* _Work order_
Keep each entry exactly as written when you repeat it, and skip the images.

* _Data provided_
********

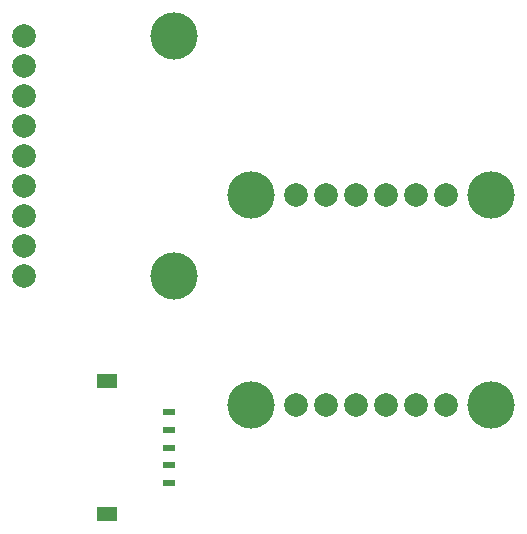
<source format=gbr>
%TF.GenerationSoftware,KiCad,Pcbnew,(5.1.10)-1*%
%TF.CreationDate,2022-06-07T21:04:52-07:00*%
%TF.ProjectId,solar-panel-side-Z,736f6c61-722d-4706-916e-656c2d736964,1.1*%
%TF.SameCoordinates,Original*%
%TF.FileFunction,Paste,Bot*%
%TF.FilePolarity,Positive*%
%FSLAX46Y46*%
G04 Gerber Fmt 4.6, Leading zero omitted, Abs format (unit mm)*
G04 Created by KiCad (PCBNEW (5.1.10)-1) date 2022-06-07 21:04:52*
%MOMM*%
%LPD*%
G01*
G04 APERTURE LIST*
%ADD10C,2.000000*%
%ADD11C,4.000000*%
%ADD12R,1.800000X1.250000*%
%ADD13R,1.000000X0.600000*%
G04 APERTURE END LIST*
D10*
%TO.C,U4*%
X147190000Y-76610000D03*
X144650000Y-76610000D03*
D11*
X140840000Y-76610000D03*
D10*
X157350000Y-76610000D03*
D11*
X161160000Y-76610000D03*
D10*
X154810000Y-76610000D03*
X152270000Y-76610000D03*
X149730000Y-76610000D03*
D11*
X161160000Y-94390000D03*
D10*
X154810000Y-94390000D03*
X152270000Y-94390000D03*
X157350000Y-94390000D03*
X144650000Y-94390000D03*
X147190000Y-94390000D03*
X149730000Y-94390000D03*
D11*
X140840000Y-94390000D03*
%TD*%
D12*
%TO.C,J1*%
X128668000Y-92360001D03*
X128668000Y-103569999D03*
D13*
X133858000Y-94964999D03*
X133858000Y-96464999D03*
X133858000Y-97965001D03*
X133858000Y-99465000D03*
X133858000Y-100965000D03*
%TD*%
D10*
%TO.C,U5*%
X121650000Y-75790000D03*
X121650000Y-73250000D03*
X121650000Y-70710000D03*
X121650000Y-83410000D03*
X121650000Y-78330000D03*
X121650000Y-80870000D03*
D11*
X134350000Y-63090000D03*
X134350000Y-83410000D03*
D10*
X121650000Y-65630000D03*
X121650000Y-68170000D03*
X121650000Y-63090000D03*
%TD*%
M02*

</source>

********

* _Problem solution_
<source format=gbr>
%TF.GenerationSoftware,KiCad,Pcbnew,(5.1.10)-1*%
%TF.CreationDate,2022-06-07T21:04:52-07:00*%
%TF.ProjectId,solar-panel-side-Z,736f6c61-722d-4706-916e-656c2d736964,1.1*%
%TF.SameCoordinates,Original*%
%TF.FileFunction,Paste,Bot*%
%TF.FilePolarity,Positive*%
%FSLAX46Y46*%
G04 Gerber Fmt 4.6, Leading zero omitted, Abs format (unit mm)*
G04 Created by KiCad (PCBNEW (5.1.10)-1) date 2022-06-07 21:04:52*
%MOMM*%
%LPD*%
G01*
G04 APERTURE LIST*
%ADD10C,2.000000*%
%ADD11C,4.000000*%
%ADD12R,1.800000X1.250000*%
%ADD13R,1.000000X0.600000*%
G04 APERTURE END LIST*
D10*
%TO.C,U4*%
X147190000Y-76610000D03*
X144650000Y-76610000D03*
D11*
X140840000Y-76610000D03*
D10*
X157350000Y-76610000D03*
D11*
X161160000Y-76610000D03*
D10*
X154810000Y-76610000D03*
X152270000Y-76610000D03*
X149730000Y-76610000D03*
D11*
X161160000Y-94390000D03*
D10*
X154810000Y-94390000D03*
X152270000Y-94390000D03*
X157350000Y-94390000D03*
X144650000Y-94390000D03*
X147190000Y-94390000D03*
X149730000Y-94390000D03*
D11*
X140840000Y-94390000D03*
%TD*%
D12*
%TO.C,J1*%
X128668000Y-92360001D03*
X128668000Y-103569999D03*
D13*
X133858000Y-94964999D03*
X133858000Y-96464999D03*
X133858000Y-97965001D03*
X133858000Y-99465000D03*
X133858000Y-100965000D03*
%TD*%
D10*
%TO.C,U5*%
X121650000Y-75790000D03*
X121650000Y-73250000D03*
X121650000Y-70710000D03*
X121650000Y-83410000D03*
X121650000Y-78330000D03*
X121650000Y-80870000D03*
D11*
X134350000Y-63090000D03*
X134350000Y-83410000D03*
D10*
X121650000Y-65630000D03*
X121650000Y-68170000D03*
X121650000Y-63090000D03*
%TD*%
M02*

</source>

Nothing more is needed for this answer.